Each was identical—bodies of rotted bark, black eyes that swayed on unnatural, twisted necks. And each one locked their hollow gaze onto Zay.
They screamed in unison, a sound that rattled the air and clawed at the inside of his skull.
Zay's body tensed, instincts roaring, but even so, he found himself frozen. Not in fear—but in grim realization.
'Is this… how I die?' Zay thought as he wiped more sweat from his earlier nightmares, still lingering on his mind.
All four creatures raised their arms, green aura pulsing in their cracked wooden hands. Aura condensed again—thicker than before. The very air grew heavier, even suffocating.
Zay swallowed hard as aura surged into his fishing rod, ready to fight with whatever strength he could muster.
The creatures shrieked again, and four large, condensed orbs of aura were hurled toward him.
Without hesitation, Zay whipped his rod forward.

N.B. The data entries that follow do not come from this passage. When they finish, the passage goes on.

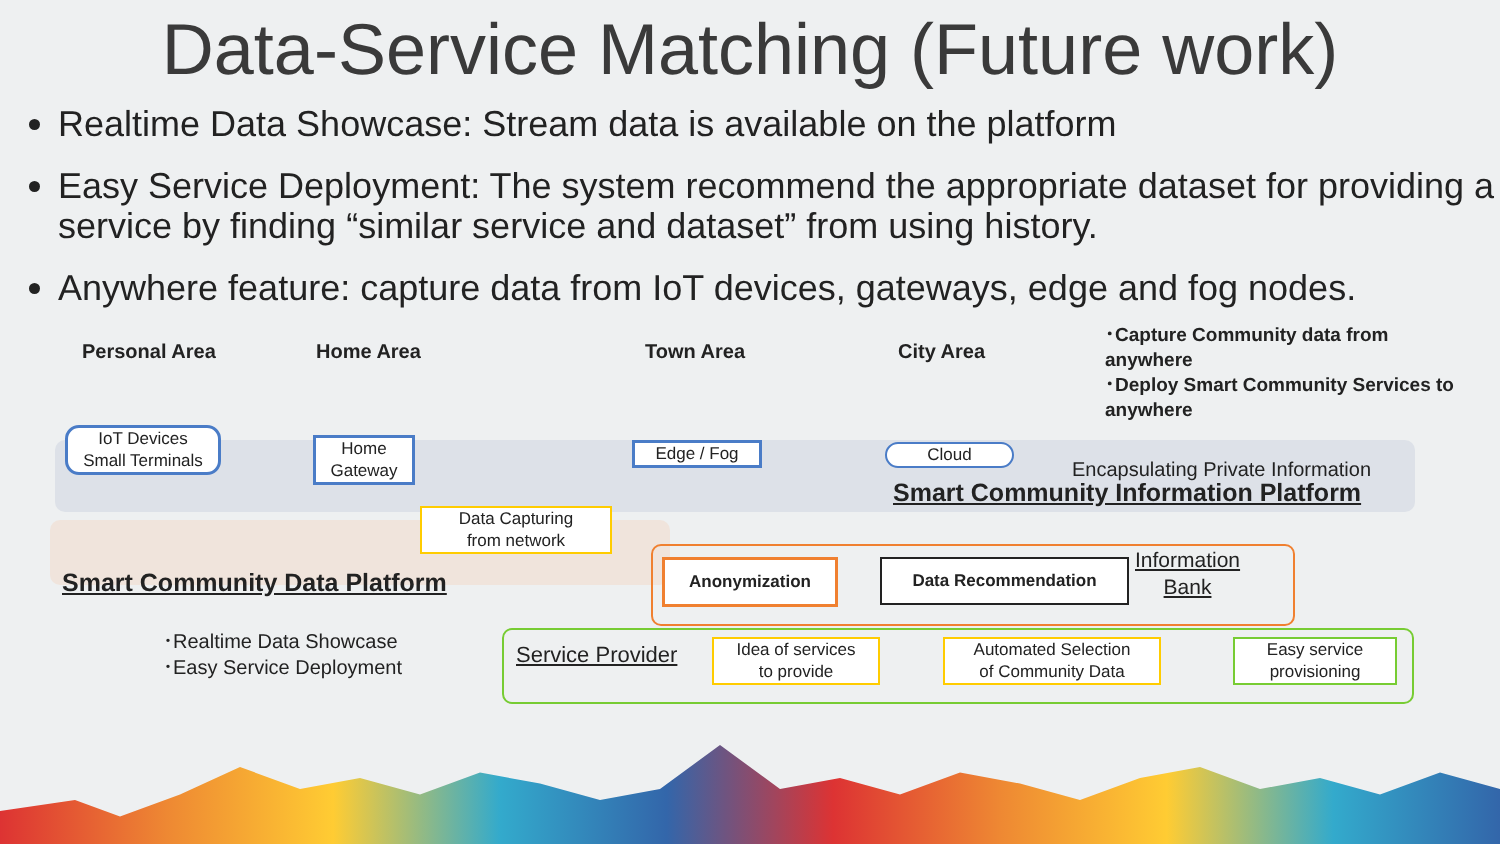Data-Service Matching (Future work)
Realtime Data Showcase: Stream data is available on the platform
Easy Service Deployment: The system recommend the appropriate dataset for providing a service by finding “similar service and dataset” from using history.
Anywhere feature: capture data from IoT devices, gateways, edge and fog nodes.
Personal Area Home Area Town Area City Area
･Capture Community data from anywhere
･Deploy Smart Community Services to anywhere
IoT Devices
Small Terminals
Home
Gateway
Edge / Fog Cloud
Encapsulating Private Information
Smart Community Information Platform
Data Capturing
from network
Smart Community Data Platform
Anonymization Data Recommendation
Information
Bank
･Realtime Data Showcase
･Easy Service Deployment
Service Provider
Idea of services
to provide
Automated Selection
of Community Data
Easy service
provisioning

The line shot out, and the hook at its end struck one of the orbs dead-on—shattering it on impact. A burst of rot exploded in the air, spreading like a disease before falling to the earth, where it instantly killed the grass below.
He jumped into the air, narrowly dodging the remaining blasts. All of them flew at the same speed, without any variation.
The creatures screamed louder, their fury rising as they charged toward him.
Zay wiped sweat from his forehead and lunged into the branches of a nearby tree. From above, he caught sight of one of the creatures—its hands glowing ominously with concentrated aura.
Without hesitation, he leapt to another tree just as the one he'd been perched on decayed, instantly. The extended branch withered, cracked, and collapsed in a lifeless heap beneath him.
As Zay darted from tree to tree, his breaths came sharp and fast, each landing more desperate than the last.
'I can't win this—not like this,' he thought, gritting his teeth. 'Not with the restrictions… and not against four of those... things. If it were just one—maybe. Maybe I could take it.'
With that thought, he stopped searching for an opening to strike. Instead, he started looking for a path to escape—a way to vanish, to run, to disappear into the forest. Not to face them head-on. And, if he could help it… not to face them at all.